:: Provided records ::

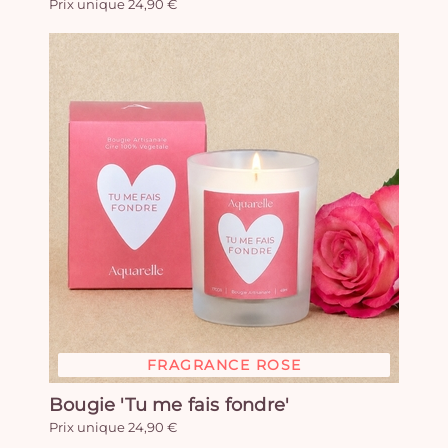
Prix unique 24,90 €
FRAGRANCE ROSE
Bougie 'Tu me fais fondre'
Prix unique 24,90 €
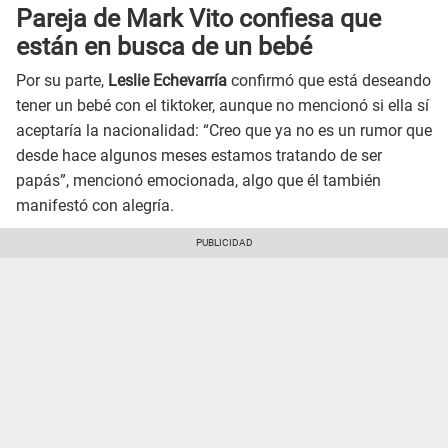
Pareja de Mark Vito confiesa que
están en busca de un bebé
Por su parte,
Leslie Echevarría
confirmó que está deseando
tener un bebé con el tiktoker, aunque no mencionó si ella sí
aceptaría la nacionalidad: “Creo que ya no es un rumor que
desde hace algunos meses estamos tratando de ser
papás”, mencionó emocionada, algo que él también
manifestó con alegría.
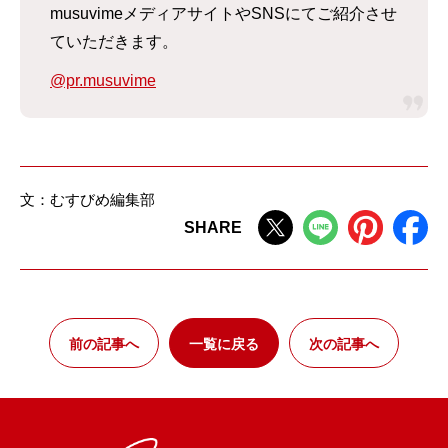
musuvimeメディアサイトやSNSにてご紹介させ
ていただきます。
@pr.musuvime
文：むすびめ編集部
SHARE
前の記事へ
一覧に戻る
次の記事へ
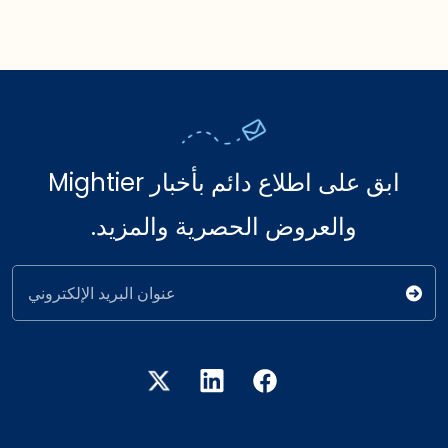
ابق على اطلاع دائم بأخبار Mightier
والعروض الحصرية والمزيد.
عنوان البريد الإلكتروني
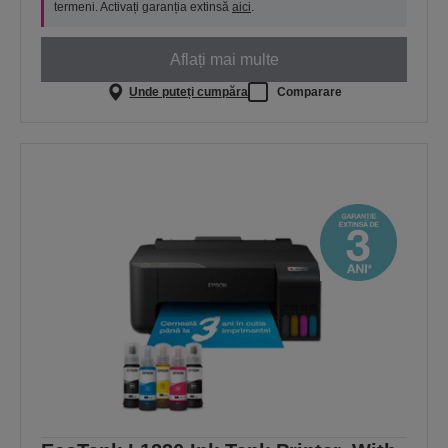
termeni. Activați garanția extinsă
aici
.
Aflați mai multe
Unde puteți cumpăra
Comparare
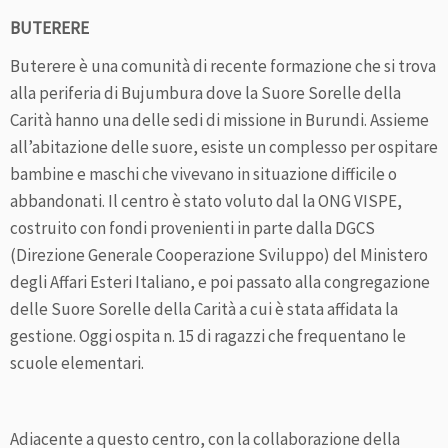
BUTERERE
Buterere è una comunità di recente formazione che si trova
alla periferia di Bujumbura dove la Suore Sorelle della
Carità hanno una delle sedi di missione in Burundi. Assieme
all’abitazione delle suore, esiste un complesso per ospitare
bambine e maschi che vivevano in situazione difficile o
abbandonati. Il centro è stato voluto dal la ONG VISPE,
costruito con fondi provenienti in parte dalla DGCS
(Direzione Generale Cooperazione Sviluppo) del Ministero
degli Affari Esteri Italiano, e poi passato alla congregazione
delle Suore Sorelle della Carità a cui è stata affidata la
gestione. Oggi ospita n. 15 di ragazzi che frequentano le
scuole elementari.
Adiacente a questo centro, con la collaborazione della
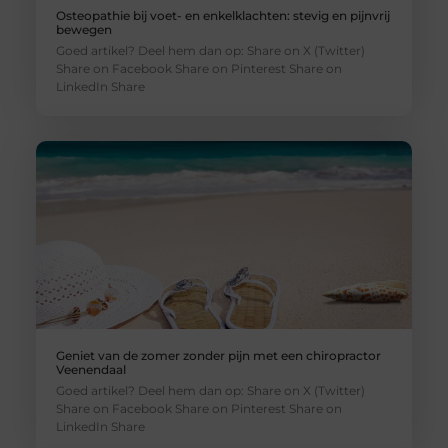
Osteopathie bij voet- en enkelklachten: stevig en pijnvrij
bewegen
Goed artikel? Deel hem dan op: Share on X (Twitter)
Share on Facebook Share on Pinterest Share on
LinkedIn Share
Geniet van de zomer zonder pijn met een chiropractor
Veenendaal
Goed artikel? Deel hem dan op: Share on X (Twitter)
Share on Facebook Share on Pinterest Share on
LinkedIn Share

:::

Copy out, word for word, the part of the entries above that begins at the line with "Leslie Echevarría" and ends at the line with "que él también", including both.

Leslie Echevarría
confirmó que está deseando
tener un bebé con el tiktoker, aunque no mencionó si ella sí
aceptaría la nacionalidad: “Creo que ya no es un rumor que
desde hace algunos meses estamos tratando de ser
papás”, mencionó emocionada, algo que él también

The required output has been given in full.